- [The problem]
Transcribe the data below verbatim from the line with "cells of carcinoid" to the line with "photomicrograph of cholangiocarcinoma". Include both of those lines.

____

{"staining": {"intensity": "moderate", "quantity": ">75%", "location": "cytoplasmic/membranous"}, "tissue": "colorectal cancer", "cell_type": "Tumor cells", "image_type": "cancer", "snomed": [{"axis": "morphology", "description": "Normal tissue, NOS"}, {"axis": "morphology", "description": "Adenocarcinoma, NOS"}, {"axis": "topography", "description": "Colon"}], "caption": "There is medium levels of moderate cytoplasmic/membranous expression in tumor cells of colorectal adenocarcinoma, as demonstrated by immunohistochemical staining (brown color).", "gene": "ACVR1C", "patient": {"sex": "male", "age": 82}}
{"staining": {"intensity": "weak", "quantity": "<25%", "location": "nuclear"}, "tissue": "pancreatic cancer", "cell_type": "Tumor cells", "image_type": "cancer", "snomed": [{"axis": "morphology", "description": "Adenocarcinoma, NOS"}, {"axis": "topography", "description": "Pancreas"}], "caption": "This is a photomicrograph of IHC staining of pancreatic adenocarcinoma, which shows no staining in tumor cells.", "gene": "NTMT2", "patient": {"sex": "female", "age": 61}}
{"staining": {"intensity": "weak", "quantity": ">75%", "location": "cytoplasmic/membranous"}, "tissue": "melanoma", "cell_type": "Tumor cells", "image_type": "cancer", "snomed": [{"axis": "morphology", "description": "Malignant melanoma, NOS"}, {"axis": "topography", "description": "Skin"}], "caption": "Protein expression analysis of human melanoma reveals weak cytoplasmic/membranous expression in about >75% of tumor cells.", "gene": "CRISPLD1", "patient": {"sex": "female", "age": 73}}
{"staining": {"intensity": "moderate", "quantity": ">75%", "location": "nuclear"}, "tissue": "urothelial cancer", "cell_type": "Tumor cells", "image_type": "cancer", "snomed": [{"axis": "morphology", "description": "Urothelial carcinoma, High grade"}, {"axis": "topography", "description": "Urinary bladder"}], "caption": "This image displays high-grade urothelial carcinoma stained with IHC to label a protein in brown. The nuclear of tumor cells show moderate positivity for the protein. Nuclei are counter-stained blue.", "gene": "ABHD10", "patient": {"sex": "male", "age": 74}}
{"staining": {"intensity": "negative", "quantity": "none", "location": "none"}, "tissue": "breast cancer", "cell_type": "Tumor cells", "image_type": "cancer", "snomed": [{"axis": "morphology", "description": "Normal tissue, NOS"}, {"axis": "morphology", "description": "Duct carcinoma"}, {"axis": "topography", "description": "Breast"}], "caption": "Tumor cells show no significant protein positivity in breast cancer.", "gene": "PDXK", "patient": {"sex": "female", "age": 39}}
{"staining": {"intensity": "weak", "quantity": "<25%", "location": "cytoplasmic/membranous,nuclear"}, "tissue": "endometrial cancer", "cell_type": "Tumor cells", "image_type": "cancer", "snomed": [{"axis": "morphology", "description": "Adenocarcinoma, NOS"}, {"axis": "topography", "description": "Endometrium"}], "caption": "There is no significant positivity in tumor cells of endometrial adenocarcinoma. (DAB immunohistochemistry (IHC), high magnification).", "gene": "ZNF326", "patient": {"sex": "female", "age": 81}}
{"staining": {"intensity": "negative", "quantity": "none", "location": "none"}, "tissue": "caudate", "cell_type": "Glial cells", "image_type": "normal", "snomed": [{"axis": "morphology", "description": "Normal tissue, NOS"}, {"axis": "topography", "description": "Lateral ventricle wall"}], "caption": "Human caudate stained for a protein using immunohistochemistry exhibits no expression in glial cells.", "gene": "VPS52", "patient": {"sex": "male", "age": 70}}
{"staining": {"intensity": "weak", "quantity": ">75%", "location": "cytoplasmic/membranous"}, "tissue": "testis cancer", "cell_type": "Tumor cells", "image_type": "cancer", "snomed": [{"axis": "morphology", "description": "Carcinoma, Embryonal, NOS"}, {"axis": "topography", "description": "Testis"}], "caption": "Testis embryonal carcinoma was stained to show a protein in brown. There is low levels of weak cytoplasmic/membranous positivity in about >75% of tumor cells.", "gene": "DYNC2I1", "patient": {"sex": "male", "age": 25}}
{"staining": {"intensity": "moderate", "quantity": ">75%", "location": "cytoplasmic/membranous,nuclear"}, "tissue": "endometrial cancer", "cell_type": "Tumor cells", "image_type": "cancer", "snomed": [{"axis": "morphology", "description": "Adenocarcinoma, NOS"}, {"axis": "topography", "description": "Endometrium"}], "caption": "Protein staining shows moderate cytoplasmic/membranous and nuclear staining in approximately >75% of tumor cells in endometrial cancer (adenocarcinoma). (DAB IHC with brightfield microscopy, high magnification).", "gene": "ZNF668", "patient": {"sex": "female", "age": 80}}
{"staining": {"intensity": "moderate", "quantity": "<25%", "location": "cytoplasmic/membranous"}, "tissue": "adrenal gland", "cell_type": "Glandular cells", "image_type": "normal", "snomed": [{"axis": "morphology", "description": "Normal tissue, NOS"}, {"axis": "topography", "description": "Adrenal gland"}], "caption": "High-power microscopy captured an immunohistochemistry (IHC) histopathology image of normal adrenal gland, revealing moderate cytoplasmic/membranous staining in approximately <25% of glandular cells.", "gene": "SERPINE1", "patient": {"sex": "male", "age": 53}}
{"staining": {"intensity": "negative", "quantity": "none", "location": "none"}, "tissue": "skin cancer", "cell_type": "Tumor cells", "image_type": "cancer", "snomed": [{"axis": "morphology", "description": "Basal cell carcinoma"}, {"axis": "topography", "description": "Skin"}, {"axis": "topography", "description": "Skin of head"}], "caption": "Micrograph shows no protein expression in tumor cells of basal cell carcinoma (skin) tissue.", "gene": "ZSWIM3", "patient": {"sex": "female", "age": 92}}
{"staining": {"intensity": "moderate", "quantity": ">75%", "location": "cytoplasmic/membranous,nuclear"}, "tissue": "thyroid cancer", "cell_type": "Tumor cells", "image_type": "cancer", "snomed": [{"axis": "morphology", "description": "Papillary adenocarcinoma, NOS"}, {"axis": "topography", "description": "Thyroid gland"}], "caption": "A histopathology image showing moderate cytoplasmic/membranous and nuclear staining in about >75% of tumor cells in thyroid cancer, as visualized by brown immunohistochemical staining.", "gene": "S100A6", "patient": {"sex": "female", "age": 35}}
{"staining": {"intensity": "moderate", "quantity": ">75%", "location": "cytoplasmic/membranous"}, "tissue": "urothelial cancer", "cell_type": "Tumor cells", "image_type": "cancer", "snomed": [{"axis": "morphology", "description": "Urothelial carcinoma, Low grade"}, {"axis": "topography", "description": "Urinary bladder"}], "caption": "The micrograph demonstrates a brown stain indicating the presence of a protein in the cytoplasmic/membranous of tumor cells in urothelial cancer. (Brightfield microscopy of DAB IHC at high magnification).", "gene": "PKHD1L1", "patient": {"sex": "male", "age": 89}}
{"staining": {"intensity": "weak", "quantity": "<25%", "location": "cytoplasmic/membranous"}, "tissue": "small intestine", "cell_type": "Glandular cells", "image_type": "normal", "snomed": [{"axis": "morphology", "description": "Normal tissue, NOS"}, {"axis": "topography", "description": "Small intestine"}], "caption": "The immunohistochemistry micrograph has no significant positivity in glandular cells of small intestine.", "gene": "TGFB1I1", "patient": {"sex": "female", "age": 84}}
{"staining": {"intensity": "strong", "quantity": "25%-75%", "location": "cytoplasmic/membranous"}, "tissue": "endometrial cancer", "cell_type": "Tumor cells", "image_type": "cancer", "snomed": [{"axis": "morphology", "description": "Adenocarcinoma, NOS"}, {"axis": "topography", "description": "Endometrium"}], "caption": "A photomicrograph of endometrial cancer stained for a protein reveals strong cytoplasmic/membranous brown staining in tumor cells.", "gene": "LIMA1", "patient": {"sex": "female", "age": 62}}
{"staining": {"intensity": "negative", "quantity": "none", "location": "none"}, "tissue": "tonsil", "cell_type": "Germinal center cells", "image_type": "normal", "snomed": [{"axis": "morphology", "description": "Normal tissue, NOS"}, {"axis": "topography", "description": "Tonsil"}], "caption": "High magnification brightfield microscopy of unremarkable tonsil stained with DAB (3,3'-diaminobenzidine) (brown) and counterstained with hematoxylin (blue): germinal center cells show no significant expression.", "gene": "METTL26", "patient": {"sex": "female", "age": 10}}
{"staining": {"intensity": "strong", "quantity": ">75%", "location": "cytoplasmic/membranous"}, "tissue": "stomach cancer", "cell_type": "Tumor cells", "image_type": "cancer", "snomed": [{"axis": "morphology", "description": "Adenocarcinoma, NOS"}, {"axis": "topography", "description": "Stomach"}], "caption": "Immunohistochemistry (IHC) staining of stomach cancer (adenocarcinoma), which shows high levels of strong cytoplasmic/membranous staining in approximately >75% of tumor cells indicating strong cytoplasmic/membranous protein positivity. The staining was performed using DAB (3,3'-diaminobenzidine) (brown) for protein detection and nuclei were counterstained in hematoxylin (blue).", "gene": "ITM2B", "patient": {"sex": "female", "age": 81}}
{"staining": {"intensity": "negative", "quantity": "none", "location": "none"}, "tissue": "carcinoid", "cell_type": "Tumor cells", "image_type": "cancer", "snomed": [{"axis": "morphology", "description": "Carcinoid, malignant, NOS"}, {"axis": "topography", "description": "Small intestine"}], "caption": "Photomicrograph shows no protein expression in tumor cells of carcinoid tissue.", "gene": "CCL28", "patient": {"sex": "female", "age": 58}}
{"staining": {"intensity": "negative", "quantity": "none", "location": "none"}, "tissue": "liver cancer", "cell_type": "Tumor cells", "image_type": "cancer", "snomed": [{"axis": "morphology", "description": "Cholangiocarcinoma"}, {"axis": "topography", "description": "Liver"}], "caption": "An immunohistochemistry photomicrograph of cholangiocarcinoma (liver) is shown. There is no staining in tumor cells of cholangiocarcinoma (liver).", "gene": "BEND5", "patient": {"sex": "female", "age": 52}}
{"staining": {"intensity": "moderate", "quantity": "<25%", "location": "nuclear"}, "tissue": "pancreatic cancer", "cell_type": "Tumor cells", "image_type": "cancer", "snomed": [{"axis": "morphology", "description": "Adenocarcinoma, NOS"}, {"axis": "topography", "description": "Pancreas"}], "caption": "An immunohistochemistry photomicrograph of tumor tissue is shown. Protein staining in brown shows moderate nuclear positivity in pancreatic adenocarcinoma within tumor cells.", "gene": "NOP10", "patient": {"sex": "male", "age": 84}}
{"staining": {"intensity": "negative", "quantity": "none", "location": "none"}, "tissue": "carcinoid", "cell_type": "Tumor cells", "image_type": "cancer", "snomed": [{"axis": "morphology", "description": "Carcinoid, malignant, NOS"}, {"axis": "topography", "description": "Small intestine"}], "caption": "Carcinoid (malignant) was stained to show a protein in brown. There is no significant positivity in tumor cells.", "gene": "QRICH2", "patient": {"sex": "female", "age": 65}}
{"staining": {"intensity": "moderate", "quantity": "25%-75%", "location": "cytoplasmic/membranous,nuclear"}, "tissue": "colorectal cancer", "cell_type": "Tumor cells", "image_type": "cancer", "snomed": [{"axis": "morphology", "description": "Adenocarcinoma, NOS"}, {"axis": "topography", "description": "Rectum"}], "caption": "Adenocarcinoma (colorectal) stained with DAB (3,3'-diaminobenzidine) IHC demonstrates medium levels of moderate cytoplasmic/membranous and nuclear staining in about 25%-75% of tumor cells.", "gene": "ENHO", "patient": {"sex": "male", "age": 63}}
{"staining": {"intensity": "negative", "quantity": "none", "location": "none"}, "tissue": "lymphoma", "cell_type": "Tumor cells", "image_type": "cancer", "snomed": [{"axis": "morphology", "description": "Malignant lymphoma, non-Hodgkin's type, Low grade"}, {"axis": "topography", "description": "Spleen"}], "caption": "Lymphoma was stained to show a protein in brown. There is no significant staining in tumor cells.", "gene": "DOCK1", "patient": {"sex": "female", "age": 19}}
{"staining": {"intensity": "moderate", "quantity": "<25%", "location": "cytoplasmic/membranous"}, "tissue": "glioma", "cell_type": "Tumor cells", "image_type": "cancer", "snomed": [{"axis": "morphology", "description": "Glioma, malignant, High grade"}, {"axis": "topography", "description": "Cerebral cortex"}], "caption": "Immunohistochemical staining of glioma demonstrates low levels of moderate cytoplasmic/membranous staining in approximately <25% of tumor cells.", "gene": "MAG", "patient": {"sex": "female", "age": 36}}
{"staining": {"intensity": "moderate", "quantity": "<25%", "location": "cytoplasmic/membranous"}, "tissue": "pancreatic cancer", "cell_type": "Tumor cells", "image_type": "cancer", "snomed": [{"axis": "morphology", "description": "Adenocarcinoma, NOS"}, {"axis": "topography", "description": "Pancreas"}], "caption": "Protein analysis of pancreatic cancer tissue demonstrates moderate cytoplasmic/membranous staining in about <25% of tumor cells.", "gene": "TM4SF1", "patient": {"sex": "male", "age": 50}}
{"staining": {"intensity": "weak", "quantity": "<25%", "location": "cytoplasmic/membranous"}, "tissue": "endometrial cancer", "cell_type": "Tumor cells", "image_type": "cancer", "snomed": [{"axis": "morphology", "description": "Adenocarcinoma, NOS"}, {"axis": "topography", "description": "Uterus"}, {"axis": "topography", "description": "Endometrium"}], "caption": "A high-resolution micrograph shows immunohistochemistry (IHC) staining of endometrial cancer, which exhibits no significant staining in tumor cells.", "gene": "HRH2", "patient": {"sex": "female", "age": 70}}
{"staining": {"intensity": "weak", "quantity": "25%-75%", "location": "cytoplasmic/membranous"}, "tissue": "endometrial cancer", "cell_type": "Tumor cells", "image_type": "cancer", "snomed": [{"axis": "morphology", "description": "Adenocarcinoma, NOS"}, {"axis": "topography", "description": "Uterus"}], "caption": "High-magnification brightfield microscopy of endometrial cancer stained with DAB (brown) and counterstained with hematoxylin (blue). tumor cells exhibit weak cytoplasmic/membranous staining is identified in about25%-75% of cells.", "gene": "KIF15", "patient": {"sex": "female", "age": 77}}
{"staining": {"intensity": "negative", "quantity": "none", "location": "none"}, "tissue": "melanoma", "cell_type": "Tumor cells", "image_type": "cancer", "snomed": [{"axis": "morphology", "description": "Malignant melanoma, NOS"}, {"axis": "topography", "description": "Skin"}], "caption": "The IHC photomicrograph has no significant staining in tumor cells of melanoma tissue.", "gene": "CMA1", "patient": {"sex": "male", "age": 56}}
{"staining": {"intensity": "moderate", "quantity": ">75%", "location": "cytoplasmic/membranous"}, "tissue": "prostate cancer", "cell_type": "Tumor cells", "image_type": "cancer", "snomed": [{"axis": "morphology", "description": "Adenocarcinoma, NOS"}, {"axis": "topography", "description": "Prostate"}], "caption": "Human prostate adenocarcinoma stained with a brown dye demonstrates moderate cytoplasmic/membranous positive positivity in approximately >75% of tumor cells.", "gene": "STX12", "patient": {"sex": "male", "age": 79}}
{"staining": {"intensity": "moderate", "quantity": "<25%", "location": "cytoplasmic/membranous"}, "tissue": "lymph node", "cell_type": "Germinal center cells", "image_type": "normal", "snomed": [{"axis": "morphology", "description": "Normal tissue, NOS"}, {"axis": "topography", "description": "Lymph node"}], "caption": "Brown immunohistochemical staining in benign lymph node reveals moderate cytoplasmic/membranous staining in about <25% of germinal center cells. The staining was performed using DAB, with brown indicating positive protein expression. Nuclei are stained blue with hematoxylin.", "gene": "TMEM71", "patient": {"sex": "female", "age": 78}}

____

- [Output]
{"staining": {"intensity": "negative", "quantity": "none", "location": "none"}, "tissue": "carcinoid", "cell_type": "Tumor cells", "image_type": "cancer", "snomed": [{"axis": "morphology", "description": "Carcinoid, malignant, NOS"}, {"axis": "topography", "description": "Small intestine"}], "caption": "Photomicrograph shows no protein expression in tumor cells of carcinoid tissue.", "gene": "CCL28", "patient": {"sex": "female", "age": 58}}
{"staining": {"intensity": "negative", "quantity": "none", "location": "none"}, "tissue": "liver cancer", "cell_type": "Tumor cells", "image_type": "cancer", "snomed": [{"axis": "morphology", "description": "Cholangiocarcinoma"}, {"axis": "topography", "description": "Liver"}], "caption": "An immunohistochemistry photomicrograph of cholangiocarcinoma (liver) is shown. There is no staining in tumor cells of cholangiocarcinoma (liver).", "gene": "BEND5", "patient": {"sex": "female", "age": 52}}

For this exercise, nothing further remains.